───── Source records ─────

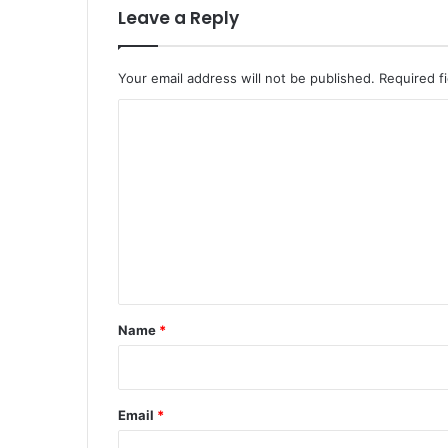
Leave a Reply
Your email address will not be published.
Required f
C
o
m
m
e
n
t
*
Name
*
Email
*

─────

**What you need to do**
If a record holds a picture, drop the picture and return the rest of it exactly.

**Task response**
Leave a Reply
Your email address will not be published.
Required f
C
o
m
m
e
n
t
*
Name
*
Email
*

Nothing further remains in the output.